Wichtige EU-Umweltgesetze stehen auf dem Spiel. Unter dem Vorwand des „Bürokratieabbaus“ schwächt die Europäische Kommission zentrale Naturschutzgesetze. Ende 2025 wurde bereits die Anti-Entwaldungsverordnung (EUDR) verwässert und erneut um ein Jahr verschoben. Nun drohen weitere Umweltgesetze zu fallen und damit der Schutz von Natur, Wäldern und unserer Gesundheit. Erheben auch Sie Ihre Stimme für den Erhalt wirksamer Umweltgesetze!

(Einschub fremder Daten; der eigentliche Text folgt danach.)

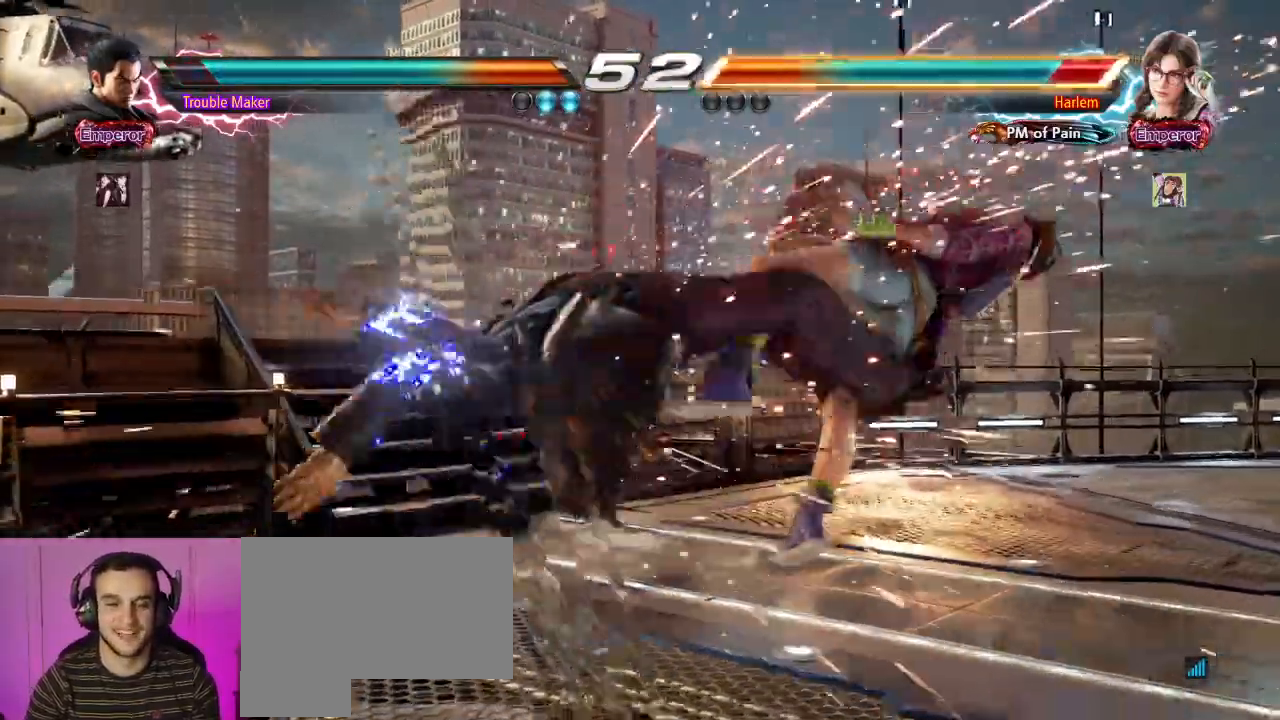
{"dt_ms": 500, "buttons": [], "left_stick": "down", "events": [[67, "left_stick", "center"], [250, "left_stick", "down"], [350, "left_stick", "center"], [450, "left_stick", "down"]]}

EU-Umweltgesetze in Gefahr
Wir dürfen nicht zulassen, dass die EU-Kommission unsere Natur, unser Klima und unsere Gesundheit für den „Bürokratieabbau“ opfert. Denn die Profiteure sind mal wieder jene, die Umweltzerstörung vorantreiben und wir alle zahlen am Ende den Preis dafür. Die Abschwächungen wichtiger Umweltgesetze gefährden sauberes Trinkwasser, gesunde Lebensmittel, saubere Luft und eine stabile Wirtschaft.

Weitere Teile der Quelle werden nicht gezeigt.